According to the Center for Disease Control (CDC), heart disease is the number one killer in the United States. Reported in 2010, the estimated number of those who suffered a heart attack for the first time was 785,000 people and 470,000 for those who have had recurring heart attacks each year. About half of the deaths caused from heart attacks happen before a person reaches emergency help at a hospital.

Symptoms of Heart Attack

To increase the chances of surviving a heart attack, recognizing its symptoms and contacting 9-1-1 immediately is imperative.

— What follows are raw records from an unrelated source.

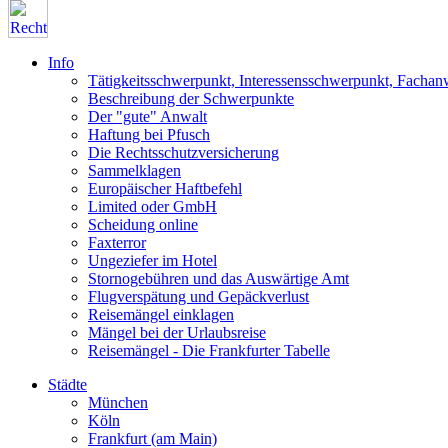
Info
Tätigkeitsschwerpunkt, Interessensschwerpunkt, Fachan
Beschreibung der Schwerpunkte
Der "gute" Anwalt
Haftung bei Pfusch
Die Rechtsschutzversicherung
Sammelklagen
Europäischer Haftbefehl
Limited oder GmbH
Scheidung online
Faxterror
Ungeziefer im Hotel
Stornogebühren und das Auswärtige Amt
Flugverspätung und Gepäckverlust
Reisemängel einklagen
Mängel bei der Urlaubsreise
Reisemängel - Die Frankfurter Tabelle
Städte
München
Köln
Frankfurt (am Main)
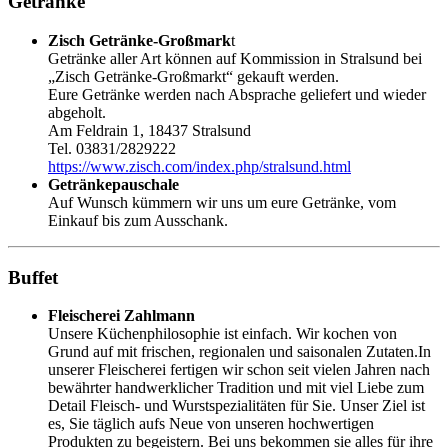
Getränke
Zisch Getränke-Großmark
t
Getränke aller Art können auf Kommission in Stralsund bei
„Zisch Getränke-Großmarkt“ gekauft werden.
Eure Getränke werden nach Absprache geliefert und wieder
abgeholt.
Am Feldrain 1, 18437 Stralsund
Tel. 03831/2829222
https://www.zisch.com/index.php/stralsund.html
Getränkepauschale
Auf Wunsch kümmern wir uns um eure Getränke, vom
Einkauf bis zum Ausschank.
Buffet
Fleischerei Zahlmann
Unsere Küchenphilosophie ist einfach. Wir kochen von
Grund auf mit frischen, regionalen und saisonalen Zutaten.In
unserer Fleischerei fertigen wir schon seit vielen Jahren nach
bewährter handwerklicher Tradition und mit viel Liebe zum
Detail Fleisch- und Wurstspezialitäten für Sie. Unser Ziel ist
es, Sie täglich aufs Neue von unseren hochwertigen
Produkten zu begeistern. Bei uns bekommen sie alles für ihre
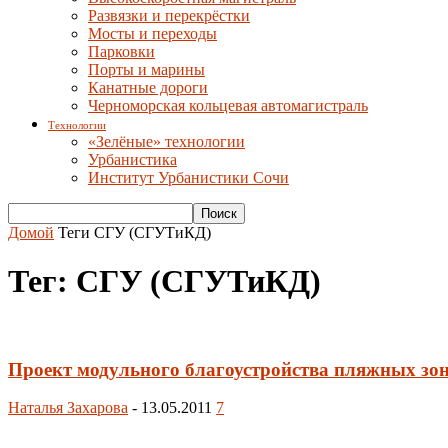
Развязки и перекрёстки
Мосты и переходы
Парковки
Порты и марины
Канатные дороги
Черноморская кольцевая автомагистраль
Технологии
«Зелёные» технологии
Урбанистика
Институт Урбанистики Сочи
Домой
Теги
СГУ (СГУТиКД)
Тег: СГУ (СГУТиКД)
Проект модульного благоустройства пляжных зо
Наталья Захарова
-
13.05.2011
7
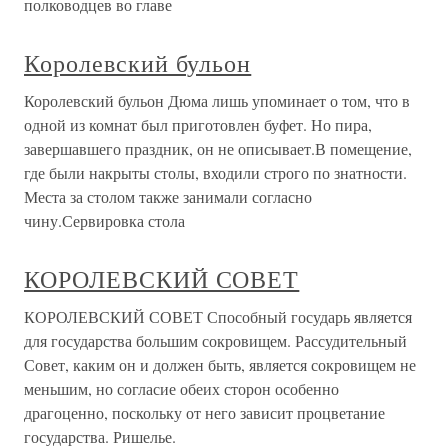
полководцев во главе
Королевский бульон
Королевский бульон Дюма лишь упоминает о том, что в
одной из комнат был приготовлен буфет. Но пира,
завершавшего праздник, он не описывает.В помещение,
где были накрыты столы, входили строго по знатности.
Места за столом также занимали согласно
чину.Сервировка стола
КОРОЛЕВСКИЙ СОВЕТ
КОРОЛЕВСКИЙ СОВЕТ Способный государь является
для государства большим сокровищем. Рассудительный
Совет, каким он и должен быть, является сокровищем не
меньшим, но согласие обеих сторон особенно
драгоценно, поскольку от него зависит процветание
государства. Ришелье.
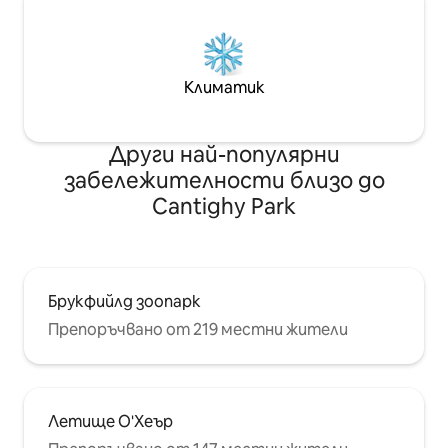
Климатик
Други най-популярни
забележителности близо до
Cantighy Park
Брукфийлд зоопарк
Препоръчвано от 219 местни жители
Летище О'Хеър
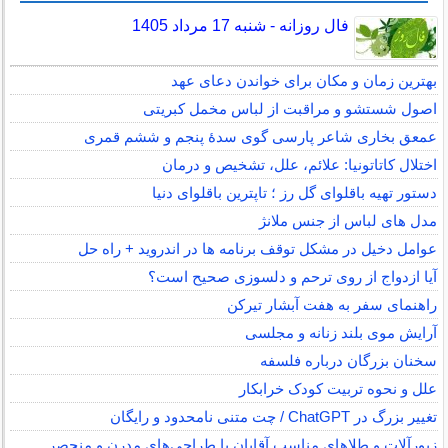
فال روزانه - شنبه 17 مرداد 1405
بهترین زمان و مکان برای خواندن دعای عهد
اصول شستشو و مراقبت از لباس مخمل کبریتی
عمعق بخاری شاعر پارسی گوی سدهٔ پنجم و ششم قمری
اختلال کاتاتونیا: علائم، علل، تشخیص و درمان
دستور تهیه باقلوای گل رز ؛ تاپترین باقلوای دنیا
مدل های لباس از جنس ملانژ
عوامل دخیل در مشکل توقف برنامه ها در اندروید + راه حل
آیا ازدواج از روی ترحم و دلسوزی صحیح است؟
راهنمای سفر به هفت آبشار تیرکن
آرایش موی بلند زنانه و مجلسی
سخنان بزرگان درباره فلسفه
علل و نحوه تربیت کودک خرابکار
تغییر بزرگ در ChatGPT / چت متنی نامحدود و رایگان
زیورآلات و طلاهای مناسب آقایان با طراحی‌های مدرن و منحصر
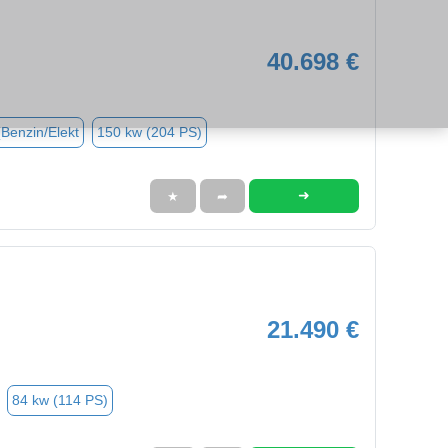
40.698 €
(Benzin/Elekt
150 kw (204 PS)
➜
★
➦
21.490 €
84 kw (114 PS)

The following are the major symptoms:

  1. Experiencing pain or discomfort in the back, the jaw, or the neck
  2. Feelings of weakness, feeling faint, or light-headed
  3. Discomfort or pain in the chest
  4. Experiencing pain or discomfort in the shoulder or arms
  5. Panting or shortness of breath

Prevention of Heart Attack

The best way to stave off the chances of a heart attack is by lowering your risk factors with the following:

  1. Put a limit on the unhealthy fats and cholesterol. High cholesterol levels build plaque in arteries which increases your chances for a heart attack.
  2. Choose proteins that contain lower fat. This would be lean cuts of meat, egg whites or egg substitutes. When choosing milk, prefer the skim to the whole milk. Eat fish that are heart smart like salmon, herring, and mackerel. Legumes are also a good low-fat source of protein.
  3. You've heard "an apple a day keeps the doctor away"? It's not just apples that help keep your heart healthy, but fruit in general as well as eating your vegetables.
  4. Breads that are whole grain and that are high in fiber with needed nutrients are a good choice in helping to regulate your blood pressure and to keep your heart healthy.
  5. Watch the sodium. Too much sodium in a diet increases the chances of cardiovascular disease.

Know the signs of a heart attack to increase the chances for survival. However, to lower your risk, follow a heart healthy diet.